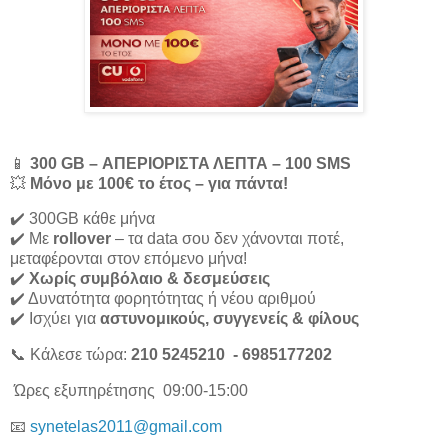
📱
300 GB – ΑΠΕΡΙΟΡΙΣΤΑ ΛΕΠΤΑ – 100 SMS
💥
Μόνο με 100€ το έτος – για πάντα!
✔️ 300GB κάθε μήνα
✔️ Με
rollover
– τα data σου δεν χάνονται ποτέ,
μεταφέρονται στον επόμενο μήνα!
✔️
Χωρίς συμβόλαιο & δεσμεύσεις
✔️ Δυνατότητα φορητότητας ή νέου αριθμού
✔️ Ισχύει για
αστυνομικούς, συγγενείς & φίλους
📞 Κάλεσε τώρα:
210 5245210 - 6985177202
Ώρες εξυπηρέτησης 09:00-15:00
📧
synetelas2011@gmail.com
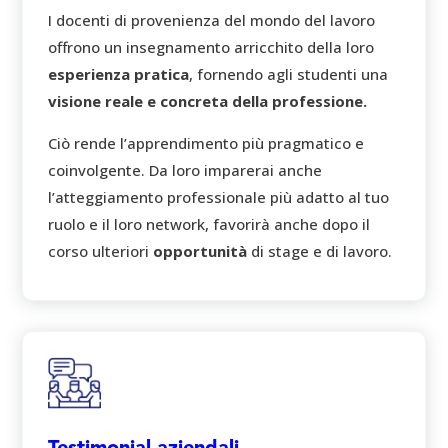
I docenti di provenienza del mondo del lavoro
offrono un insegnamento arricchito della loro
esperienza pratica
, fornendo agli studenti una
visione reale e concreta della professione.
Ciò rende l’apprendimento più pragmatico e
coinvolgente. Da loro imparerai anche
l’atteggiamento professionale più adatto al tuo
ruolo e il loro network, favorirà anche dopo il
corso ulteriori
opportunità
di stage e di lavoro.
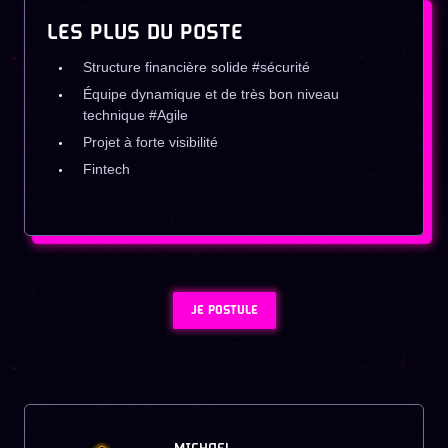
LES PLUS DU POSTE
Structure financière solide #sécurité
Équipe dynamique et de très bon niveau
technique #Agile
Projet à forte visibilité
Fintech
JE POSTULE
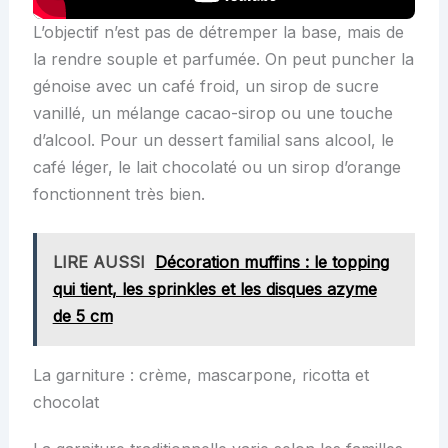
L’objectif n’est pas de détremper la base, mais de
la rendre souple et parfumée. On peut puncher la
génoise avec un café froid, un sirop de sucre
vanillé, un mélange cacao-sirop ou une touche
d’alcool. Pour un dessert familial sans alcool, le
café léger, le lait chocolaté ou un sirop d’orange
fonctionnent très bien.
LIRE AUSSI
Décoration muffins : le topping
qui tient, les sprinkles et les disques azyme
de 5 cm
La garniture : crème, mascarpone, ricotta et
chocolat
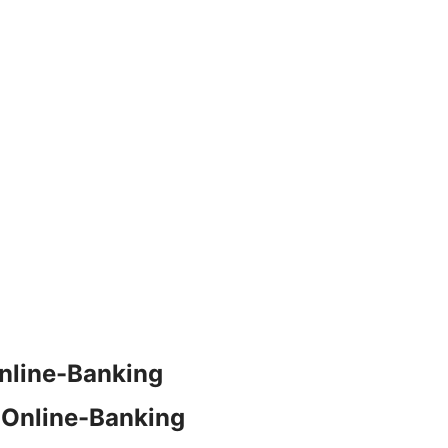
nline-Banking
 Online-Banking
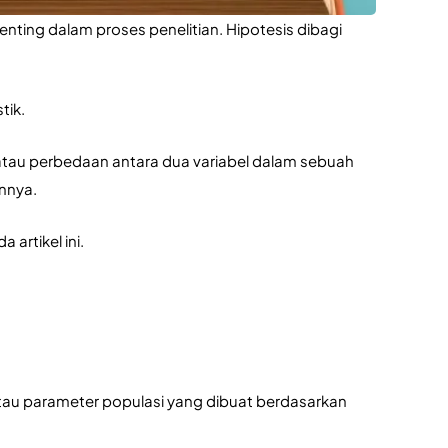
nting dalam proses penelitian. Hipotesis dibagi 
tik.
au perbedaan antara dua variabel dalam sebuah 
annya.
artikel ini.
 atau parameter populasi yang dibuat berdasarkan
____
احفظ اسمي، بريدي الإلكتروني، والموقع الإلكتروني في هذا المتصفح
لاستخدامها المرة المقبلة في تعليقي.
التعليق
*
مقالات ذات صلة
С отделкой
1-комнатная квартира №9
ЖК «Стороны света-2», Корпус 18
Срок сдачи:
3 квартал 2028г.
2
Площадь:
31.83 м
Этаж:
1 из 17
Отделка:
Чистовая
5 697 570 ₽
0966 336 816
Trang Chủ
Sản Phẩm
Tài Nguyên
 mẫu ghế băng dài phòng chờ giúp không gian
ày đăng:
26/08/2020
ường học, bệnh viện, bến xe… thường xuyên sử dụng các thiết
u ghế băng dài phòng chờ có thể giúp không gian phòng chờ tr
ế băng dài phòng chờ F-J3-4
____
__Work instructions__
Report, from the entries above, each line where "loro" is found.

__Solution to this exercise__
offrono un insegnamento arricchito della loro
coinvolgente. Da loro imparerai anche
ruolo e il loro network, favorirà anche dopo il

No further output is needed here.